EXERCISE SET:
1. Output the part of the diagnostics news roundup that begins with the words containing "With the uKnow" and ends with "U.S. over-the-counter market.".
2. Answer these questions using the diagnostics news roundup:
(a) What is the name of Pfizer's investigational compound?
(b) Through which laboratory is Phadia's uKnow peanut allergen component test available in the U.S.?
(c) About how many participants did OraSure enroll in its study, and across how many clinical sites?
3. List every section heading in the diagnostics news roundup.

STUDY TEXT:
★ ★ ★ ★
One of the project’s ultimate goals, Dr. Li said, is to develop a similar facility that is equipped to diagnose infectious diseases in a large influx of patients. “If the partnership with Philips is successful, The Methodist Hospital Research Institute can take the next steps toward creating the only clinic in the world expressly designed to image patients with infectious agents, such as multidrug-resistant TB,” Dr. Li said.

Partnering for companion tests

Qiagen is partnering with Pfizer and Eli Lilly to offer companion molecular diagnostic tests for compounds the drug companies are developing.

Pfizer’s investigational compound is for treatment of non-small cell lung cancer. Lilly’s investigational compound, called a JAK2 inhibitor, targets the JAK2 gene.

Pfizer’s investigational compound, dacomitinib, is an oral inhibitor of HER1 (EGFR), HER2, and HER4 tyrosine kinases. Qiagen’s proposed companion diagnostic will be based on its KRAS assay technology. Because EGFR inhibitors are generally effective in patients without KRAS mutations, the Qiagen assay can be useful in identifying patients most appropriate for EGFR-inhibitor therapies. The test is being developed specifically for use in lung-cancer tissue.

Under terms of the Lilly deal, Qiagen will develop a companion test that will provide qualitative and quantitative results for JAK2 V617F. The assay is intended to identify patients most likely to benefit from treatment with inhibitors of the pathway. The partnership is for the development and use of Qiagen’s JAK2 assay during clinical trials and covers manufacturing and joint commercialization of the diagnostic product in parallel with the Lilly compound.

Peanut allergen component test

Phadia’s uKnow peanut allergen component test is now available in the U.S. through the Phadia Immunology Reference Laboratory. The test reports specific IgE results to five FDA-cleared peanut allergen components, one FDA-cleared whole peanut allergen extract, and one carbohydrate cross-reactive determinant assay, a lab-developed test.

With the uKnow peanut test, physicians can detect the allergic sensitization to the specific allergen components within the whole peanut to help assess the risk that a patient will experience a severe anaphylactic reaction.

A study published in the January 2010 Journal of Allergy and Clinical Immunology (Custovic, et al., 125:191–197) estimated that nearly 80 percent of children diagnosed with peanut allergy were not truly allergic. In the study, results from Phadia’s peanut allergen component tests were 95 percent correlated to an allergic reaction.

Final clinical study of OTC HIV test

OraSure Technologies has closed enrollment in its multi-site clinical study of its OraQuick Advance rapid HIV-1/2 test for sale in the U.S. over-the-counter market.

In December 2010, the company initiated the final phase of clinical testing for an in-home HIV self-test kit. This phase consists of a multi-visit, blinded, unobserved user study in which individuals conduct unsupervised oral fluid self-testing using the investigational OTC version of the OraQuick Advance rapid HIV-1/2 test. Once all subject visits are completed and study results are unblinded, the performance of the OraQuick Advance rapid HIV-1/2 antibody test in an OTC setting will be compared with FDA-approved blood-based assay performance. One study objective that the FDA specified was to identify at least 100 HIV-infected but undiagnosed individuals. To meet this requirement, OraSure enrolled in the study about 5,700 participants across 20 clinical sites.

Caliper to merge with PerkinElmer

Caliper Life Sciences and PerkinElmer have reached an agreement under which Caliper will merge with PerkinElmer. The transaction is expected to close by the end of this year. The merger enables Caliper to broaden the adoption of its technologies and accelerate expansion into molecular diagnostics and environmental health markets, areas where PerkinElmer has established market positions.
★ ★ ★ ★
(Stored data entries)

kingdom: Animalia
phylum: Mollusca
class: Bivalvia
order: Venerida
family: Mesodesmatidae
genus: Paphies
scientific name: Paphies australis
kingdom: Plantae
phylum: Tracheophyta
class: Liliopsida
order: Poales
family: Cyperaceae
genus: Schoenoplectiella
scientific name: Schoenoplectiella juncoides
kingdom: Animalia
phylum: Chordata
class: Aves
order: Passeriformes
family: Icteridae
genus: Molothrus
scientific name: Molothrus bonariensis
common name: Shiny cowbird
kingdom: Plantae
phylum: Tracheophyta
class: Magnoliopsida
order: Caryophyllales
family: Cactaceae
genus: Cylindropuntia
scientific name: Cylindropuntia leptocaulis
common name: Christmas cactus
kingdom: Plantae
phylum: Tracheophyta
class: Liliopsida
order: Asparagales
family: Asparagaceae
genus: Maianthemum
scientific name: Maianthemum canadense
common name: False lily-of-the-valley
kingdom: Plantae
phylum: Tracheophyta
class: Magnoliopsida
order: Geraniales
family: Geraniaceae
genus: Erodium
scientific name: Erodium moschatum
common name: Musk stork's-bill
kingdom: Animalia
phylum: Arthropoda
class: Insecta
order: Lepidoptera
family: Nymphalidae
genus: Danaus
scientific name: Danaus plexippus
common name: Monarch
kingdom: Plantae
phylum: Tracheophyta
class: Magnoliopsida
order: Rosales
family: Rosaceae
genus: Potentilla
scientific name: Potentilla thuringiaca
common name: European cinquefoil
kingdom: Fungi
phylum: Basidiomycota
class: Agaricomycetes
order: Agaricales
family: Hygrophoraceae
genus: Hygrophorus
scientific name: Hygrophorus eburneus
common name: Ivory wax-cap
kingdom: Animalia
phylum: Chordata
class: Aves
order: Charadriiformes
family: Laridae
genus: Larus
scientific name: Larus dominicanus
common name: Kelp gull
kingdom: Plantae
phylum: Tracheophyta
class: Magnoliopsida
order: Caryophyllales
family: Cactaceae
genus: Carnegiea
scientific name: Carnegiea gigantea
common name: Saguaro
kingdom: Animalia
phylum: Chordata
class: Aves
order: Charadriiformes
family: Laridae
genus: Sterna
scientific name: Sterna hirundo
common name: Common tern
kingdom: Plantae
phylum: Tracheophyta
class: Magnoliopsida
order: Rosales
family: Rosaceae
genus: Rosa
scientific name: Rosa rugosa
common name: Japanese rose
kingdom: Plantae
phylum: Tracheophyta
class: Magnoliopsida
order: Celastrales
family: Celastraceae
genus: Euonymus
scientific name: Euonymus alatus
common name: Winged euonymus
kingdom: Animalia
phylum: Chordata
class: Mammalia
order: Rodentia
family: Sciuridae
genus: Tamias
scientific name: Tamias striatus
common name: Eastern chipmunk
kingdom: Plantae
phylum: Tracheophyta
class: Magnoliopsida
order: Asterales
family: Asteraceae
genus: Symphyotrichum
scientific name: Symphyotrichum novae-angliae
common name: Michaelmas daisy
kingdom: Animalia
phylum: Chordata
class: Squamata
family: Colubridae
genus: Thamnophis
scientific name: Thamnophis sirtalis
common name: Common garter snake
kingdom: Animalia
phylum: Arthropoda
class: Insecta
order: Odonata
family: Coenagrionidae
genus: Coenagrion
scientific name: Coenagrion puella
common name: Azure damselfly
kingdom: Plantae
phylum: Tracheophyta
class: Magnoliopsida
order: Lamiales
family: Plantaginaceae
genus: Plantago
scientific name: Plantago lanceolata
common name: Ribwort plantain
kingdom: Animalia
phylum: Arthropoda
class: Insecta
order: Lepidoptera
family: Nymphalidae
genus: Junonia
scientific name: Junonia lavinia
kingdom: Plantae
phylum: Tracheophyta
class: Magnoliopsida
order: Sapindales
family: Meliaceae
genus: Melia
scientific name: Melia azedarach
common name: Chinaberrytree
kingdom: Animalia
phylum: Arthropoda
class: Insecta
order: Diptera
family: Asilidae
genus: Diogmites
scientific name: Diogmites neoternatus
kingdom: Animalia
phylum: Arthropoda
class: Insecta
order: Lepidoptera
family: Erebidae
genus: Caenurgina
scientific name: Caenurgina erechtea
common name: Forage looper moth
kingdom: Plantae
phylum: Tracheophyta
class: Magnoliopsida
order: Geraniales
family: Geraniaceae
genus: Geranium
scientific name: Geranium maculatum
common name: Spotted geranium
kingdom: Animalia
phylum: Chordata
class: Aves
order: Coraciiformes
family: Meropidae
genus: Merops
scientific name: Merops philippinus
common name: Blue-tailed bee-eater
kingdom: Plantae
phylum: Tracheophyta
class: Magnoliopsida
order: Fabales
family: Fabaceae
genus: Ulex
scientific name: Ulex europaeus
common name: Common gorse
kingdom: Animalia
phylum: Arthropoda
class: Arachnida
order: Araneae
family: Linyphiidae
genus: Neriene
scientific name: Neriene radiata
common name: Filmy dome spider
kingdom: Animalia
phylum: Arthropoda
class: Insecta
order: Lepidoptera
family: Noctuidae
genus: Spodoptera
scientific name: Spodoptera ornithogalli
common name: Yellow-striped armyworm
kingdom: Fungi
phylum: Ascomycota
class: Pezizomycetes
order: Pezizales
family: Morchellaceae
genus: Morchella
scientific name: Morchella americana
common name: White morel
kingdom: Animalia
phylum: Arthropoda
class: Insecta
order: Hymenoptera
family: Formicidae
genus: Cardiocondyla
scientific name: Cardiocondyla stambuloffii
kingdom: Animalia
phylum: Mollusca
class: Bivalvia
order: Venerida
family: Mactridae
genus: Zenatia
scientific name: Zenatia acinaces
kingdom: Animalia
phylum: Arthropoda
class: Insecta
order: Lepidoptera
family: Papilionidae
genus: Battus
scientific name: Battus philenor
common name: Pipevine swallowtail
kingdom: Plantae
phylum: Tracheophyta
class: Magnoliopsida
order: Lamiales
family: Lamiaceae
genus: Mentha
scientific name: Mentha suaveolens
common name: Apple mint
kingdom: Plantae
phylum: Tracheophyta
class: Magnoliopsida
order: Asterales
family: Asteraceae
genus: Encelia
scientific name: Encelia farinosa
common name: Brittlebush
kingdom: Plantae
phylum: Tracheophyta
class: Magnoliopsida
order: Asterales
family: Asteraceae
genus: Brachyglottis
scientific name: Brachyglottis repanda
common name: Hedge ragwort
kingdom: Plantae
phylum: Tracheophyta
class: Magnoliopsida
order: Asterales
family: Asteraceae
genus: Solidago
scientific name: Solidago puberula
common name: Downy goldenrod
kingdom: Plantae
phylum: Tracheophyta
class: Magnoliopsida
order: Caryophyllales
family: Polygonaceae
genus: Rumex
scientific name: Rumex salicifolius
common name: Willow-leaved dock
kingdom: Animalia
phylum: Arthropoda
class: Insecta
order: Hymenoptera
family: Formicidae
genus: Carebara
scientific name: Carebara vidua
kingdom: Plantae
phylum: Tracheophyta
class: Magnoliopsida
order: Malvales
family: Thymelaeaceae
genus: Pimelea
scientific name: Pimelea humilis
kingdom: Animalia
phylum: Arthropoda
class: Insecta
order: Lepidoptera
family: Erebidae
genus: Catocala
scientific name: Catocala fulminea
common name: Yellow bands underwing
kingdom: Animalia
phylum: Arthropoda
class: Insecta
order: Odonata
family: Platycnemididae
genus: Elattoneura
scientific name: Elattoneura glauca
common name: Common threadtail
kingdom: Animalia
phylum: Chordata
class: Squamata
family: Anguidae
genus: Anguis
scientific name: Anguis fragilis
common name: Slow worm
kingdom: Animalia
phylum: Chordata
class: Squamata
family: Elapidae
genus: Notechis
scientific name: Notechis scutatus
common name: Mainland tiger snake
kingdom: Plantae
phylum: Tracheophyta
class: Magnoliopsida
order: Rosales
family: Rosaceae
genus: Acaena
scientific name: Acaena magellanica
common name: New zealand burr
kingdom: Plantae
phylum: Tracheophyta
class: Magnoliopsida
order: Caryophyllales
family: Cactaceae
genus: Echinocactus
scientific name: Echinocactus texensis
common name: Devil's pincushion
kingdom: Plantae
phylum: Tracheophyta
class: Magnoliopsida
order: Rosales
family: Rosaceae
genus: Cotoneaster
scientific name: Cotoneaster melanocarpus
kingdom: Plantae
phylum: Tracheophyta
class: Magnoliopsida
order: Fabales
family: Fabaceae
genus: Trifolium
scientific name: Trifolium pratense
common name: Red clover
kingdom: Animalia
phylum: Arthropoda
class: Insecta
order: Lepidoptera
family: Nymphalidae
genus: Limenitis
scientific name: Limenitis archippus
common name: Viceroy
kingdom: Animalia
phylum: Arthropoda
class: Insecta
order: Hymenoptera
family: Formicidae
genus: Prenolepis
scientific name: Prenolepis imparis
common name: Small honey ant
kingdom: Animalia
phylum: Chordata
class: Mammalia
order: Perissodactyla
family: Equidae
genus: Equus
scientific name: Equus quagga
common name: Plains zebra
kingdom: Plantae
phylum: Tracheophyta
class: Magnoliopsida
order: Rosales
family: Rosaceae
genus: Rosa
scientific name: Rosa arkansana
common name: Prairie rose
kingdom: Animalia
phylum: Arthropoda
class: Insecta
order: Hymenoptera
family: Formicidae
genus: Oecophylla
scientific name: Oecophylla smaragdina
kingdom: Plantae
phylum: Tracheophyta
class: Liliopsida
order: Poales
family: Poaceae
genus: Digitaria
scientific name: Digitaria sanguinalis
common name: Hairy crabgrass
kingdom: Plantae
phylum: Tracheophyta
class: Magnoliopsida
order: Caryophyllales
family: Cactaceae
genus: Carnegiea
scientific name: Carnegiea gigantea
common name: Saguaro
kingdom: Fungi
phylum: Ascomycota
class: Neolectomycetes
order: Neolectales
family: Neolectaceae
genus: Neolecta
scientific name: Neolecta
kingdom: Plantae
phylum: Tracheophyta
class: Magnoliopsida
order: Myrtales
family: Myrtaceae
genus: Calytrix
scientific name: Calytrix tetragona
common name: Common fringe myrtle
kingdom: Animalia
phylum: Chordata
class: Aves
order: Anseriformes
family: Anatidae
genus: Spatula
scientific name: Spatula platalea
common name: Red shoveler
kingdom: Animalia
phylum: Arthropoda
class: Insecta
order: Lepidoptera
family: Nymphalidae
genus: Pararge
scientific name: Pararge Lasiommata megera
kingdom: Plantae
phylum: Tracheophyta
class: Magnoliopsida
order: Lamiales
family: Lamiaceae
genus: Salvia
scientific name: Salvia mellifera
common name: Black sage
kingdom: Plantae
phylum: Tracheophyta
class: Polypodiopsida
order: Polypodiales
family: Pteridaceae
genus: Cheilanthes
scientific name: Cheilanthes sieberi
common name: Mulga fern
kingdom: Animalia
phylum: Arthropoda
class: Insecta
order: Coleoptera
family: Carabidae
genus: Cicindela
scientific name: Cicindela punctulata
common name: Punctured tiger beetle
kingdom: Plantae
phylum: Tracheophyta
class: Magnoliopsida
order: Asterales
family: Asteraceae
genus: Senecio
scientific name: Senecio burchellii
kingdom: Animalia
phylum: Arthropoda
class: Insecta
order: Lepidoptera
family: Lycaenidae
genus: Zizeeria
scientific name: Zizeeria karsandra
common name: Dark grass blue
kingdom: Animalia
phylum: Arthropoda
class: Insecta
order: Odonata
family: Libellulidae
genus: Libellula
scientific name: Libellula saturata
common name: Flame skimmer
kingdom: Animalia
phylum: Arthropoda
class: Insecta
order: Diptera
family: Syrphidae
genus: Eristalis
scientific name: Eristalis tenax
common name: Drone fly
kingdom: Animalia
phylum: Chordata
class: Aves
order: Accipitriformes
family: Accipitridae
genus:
★ ★ ★ ★
RESPONSE LIST:
1.
With the uKnow peanut test, physicians can detect the allergic sensitization to the specific allergen components within the whole peanut to help assess the risk that a patient will experience a severe anaphylactic reaction.

A study published in the January 2010 Journal of Allergy and Clinical Immunology (Custovic, et al., 125:191–197) estimated that nearly 80 percent of children diagnosed with peanut allergy were not truly allergic. In the study, results from Phadia’s peanut allergen component tests were 95 percent correlated to an allergic reaction.

Final clinical study of OTC HIV test

OraSure Technologies has closed enrollment in its multi-site clinical study of its OraQuick Advance rapid HIV-1/2 test for sale in the U.S. over-the-counter market.

2.
(a) Dacomitinib.
(b) The Phadia Immunology Reference Laboratory.
(c) About 5,700 participants across 20 clinical sites.

3.
Partnering for companion tests
Peanut allergen component test
Final clinical study of OTC HIV test
Caliper to merge with PerkinElmer